VOTRE OBJECTIF = Veuillez recopier mot pour mot, s'il vous plaît, l'intégralité de l'extrait ci-dessous sur le coût d'accès aux brevets.

EXTRAIT CITÉ =
++++++++

La question du coût soulevée par RAGT 2N a fait réagir l’organisation Farm Europe, également invitée à prendre la parole lors du colloque de Semae début février [5]. Et la solution suggérée entre les lignes par son représentant, Yves Madre, peut avoir de quoi surprendre. Loin de contester la réalité des brevets et des risques qu’ils posent, comme exposé par Marin Desprez et Laurent Guerreiro, il souhaiterait que la Commission européenne propose « un gros volet qui s’appellerait “ Investissements et plan d’accompagnement à l’investissement dans l’agriculture ” ». Le problème du coût d’accès aux brevets pourrait donc être résolu en demandant tout simplement aux citoyens de couvrir ces coûts par le biais de financements publics… Des financements publics éventuels auxquels s’ajouteront les royalties payées par les agriculteurs pour l’usage de ces inventions financées par le contribuables. Et Yves Madre d’annoncer que, pour les semaines à venir, « le travail, la bataille, elle est là clairement

Les entreprises Florimond Desprez et RAGT n’ont pas répondu à Inf’OGM, qui souhaitait recueillir leur position sur cette proposition.

++++++++

DONNÉES FOURNIES =

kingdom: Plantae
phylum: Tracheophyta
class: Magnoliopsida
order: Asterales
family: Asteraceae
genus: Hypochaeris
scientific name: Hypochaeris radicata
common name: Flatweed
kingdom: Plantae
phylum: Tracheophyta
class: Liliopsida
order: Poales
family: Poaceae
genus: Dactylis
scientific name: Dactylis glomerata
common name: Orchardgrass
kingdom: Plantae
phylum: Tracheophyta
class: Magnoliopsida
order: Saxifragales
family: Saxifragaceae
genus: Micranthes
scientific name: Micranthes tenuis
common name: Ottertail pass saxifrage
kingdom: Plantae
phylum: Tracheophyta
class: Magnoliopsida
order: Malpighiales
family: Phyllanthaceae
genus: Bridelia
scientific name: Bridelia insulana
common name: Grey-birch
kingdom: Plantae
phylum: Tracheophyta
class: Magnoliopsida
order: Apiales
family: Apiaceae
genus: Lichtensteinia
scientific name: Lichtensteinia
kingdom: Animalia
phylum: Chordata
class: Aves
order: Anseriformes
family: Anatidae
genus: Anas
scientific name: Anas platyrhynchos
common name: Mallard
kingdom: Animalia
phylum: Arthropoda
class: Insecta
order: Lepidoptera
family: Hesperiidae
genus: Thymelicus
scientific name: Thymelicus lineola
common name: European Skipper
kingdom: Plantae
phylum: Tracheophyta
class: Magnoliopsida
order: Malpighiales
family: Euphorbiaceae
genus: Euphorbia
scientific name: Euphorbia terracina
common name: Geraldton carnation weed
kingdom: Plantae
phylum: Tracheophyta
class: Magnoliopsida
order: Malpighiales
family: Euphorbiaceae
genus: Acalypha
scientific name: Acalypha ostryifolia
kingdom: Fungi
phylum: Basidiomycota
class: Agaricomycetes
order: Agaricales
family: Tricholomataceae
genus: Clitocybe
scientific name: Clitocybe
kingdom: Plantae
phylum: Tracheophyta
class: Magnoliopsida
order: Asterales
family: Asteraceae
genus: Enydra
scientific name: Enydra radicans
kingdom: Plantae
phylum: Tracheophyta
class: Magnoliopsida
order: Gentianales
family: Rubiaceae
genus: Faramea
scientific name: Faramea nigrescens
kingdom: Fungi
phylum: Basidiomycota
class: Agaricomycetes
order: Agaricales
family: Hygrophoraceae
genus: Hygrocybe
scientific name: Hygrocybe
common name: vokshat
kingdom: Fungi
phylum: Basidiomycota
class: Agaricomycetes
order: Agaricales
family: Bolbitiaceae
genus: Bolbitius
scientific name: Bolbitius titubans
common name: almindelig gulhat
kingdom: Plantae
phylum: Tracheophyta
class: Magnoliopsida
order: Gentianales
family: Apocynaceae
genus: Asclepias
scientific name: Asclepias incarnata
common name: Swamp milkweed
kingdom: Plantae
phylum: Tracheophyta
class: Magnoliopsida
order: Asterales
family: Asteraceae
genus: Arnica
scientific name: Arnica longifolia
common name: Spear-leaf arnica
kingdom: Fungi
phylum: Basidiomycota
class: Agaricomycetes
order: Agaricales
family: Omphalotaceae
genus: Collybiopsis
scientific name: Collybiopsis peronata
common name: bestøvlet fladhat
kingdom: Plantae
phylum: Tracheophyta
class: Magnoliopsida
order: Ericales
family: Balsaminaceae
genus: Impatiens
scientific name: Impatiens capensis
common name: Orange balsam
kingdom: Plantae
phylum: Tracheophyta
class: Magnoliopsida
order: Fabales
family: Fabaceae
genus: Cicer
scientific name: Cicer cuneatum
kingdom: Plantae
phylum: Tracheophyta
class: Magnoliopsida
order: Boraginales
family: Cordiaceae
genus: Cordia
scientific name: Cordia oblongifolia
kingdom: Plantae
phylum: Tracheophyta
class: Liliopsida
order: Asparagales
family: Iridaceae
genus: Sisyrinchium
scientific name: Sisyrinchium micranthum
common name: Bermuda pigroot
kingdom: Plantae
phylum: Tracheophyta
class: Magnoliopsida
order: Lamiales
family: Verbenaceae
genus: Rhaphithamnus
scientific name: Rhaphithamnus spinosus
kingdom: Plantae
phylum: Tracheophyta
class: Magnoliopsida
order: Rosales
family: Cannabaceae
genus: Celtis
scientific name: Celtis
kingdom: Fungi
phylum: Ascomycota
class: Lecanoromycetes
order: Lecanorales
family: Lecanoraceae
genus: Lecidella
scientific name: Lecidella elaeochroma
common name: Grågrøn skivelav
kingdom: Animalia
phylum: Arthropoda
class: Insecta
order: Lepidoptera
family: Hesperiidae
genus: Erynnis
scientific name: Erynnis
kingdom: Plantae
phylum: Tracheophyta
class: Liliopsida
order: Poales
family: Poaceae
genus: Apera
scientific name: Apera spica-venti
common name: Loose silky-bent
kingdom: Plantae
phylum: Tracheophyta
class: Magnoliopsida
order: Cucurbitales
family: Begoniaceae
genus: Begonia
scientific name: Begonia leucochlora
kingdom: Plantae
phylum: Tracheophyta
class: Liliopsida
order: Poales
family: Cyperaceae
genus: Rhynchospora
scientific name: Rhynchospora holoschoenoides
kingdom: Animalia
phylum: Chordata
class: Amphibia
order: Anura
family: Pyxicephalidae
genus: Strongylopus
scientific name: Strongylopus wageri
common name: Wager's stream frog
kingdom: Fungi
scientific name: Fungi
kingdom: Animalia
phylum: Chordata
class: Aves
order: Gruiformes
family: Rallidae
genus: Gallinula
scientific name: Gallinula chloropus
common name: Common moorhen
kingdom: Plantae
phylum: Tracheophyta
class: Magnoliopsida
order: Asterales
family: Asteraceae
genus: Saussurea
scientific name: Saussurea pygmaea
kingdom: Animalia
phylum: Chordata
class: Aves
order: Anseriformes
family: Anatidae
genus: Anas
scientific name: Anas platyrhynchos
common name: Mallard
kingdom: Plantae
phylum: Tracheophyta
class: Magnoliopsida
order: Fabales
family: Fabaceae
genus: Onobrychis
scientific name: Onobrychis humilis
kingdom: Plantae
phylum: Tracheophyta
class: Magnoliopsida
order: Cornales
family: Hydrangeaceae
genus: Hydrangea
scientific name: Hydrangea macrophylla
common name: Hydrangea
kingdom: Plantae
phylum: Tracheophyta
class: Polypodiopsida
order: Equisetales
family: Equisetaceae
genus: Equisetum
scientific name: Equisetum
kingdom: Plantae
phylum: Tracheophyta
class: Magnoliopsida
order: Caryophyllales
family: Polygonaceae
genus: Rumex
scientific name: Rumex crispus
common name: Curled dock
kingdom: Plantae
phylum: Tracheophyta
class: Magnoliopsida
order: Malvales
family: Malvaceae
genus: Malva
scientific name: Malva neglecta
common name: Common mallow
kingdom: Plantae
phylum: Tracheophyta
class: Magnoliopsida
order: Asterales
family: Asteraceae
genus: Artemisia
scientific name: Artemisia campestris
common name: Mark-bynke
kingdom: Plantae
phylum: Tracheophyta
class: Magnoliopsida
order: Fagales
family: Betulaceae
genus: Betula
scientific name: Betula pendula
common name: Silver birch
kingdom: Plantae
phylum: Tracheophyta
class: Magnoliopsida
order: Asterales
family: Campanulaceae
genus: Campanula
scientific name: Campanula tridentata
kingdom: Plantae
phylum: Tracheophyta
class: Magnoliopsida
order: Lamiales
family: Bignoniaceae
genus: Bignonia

++++++++

RÉPONSE =
La question du coût soulevée par RAGT 2N a fait réagir l’organisation Farm Europe, également invitée à prendre la parole lors du colloque de Semae début février [5]. Et la solution suggérée entre les lignes par son représentant, Yves Madre, peut avoir de quoi surprendre. Loin de contester la réalité des brevets et des risques qu’ils posent, comme exposé par Marin Desprez et Laurent Guerreiro, il souhaiterait que la Commission européenne propose « un gros volet qui s’appellerait “ Investissements et plan d’accompagnement à l’investissement dans l’agriculture ” ». Le problème du coût d’accès aux brevets pourrait donc être résolu en demandant tout simplement aux citoyens de couvrir ces coûts par le biais de financements publics… Des financements publics éventuels auxquels s’ajouteront les royalties payées par les agriculteurs pour l’usage de ces inventions financées par le contribuables. Et Yves Madre d’annoncer que, pour les semaines à venir, « le travail, la bataille, elle est là clairement

Les entreprises Florimond Desprez et RAGT n’ont pas répondu à Inf’OGM, qui souhaitait recueillir leur position sur cette proposition.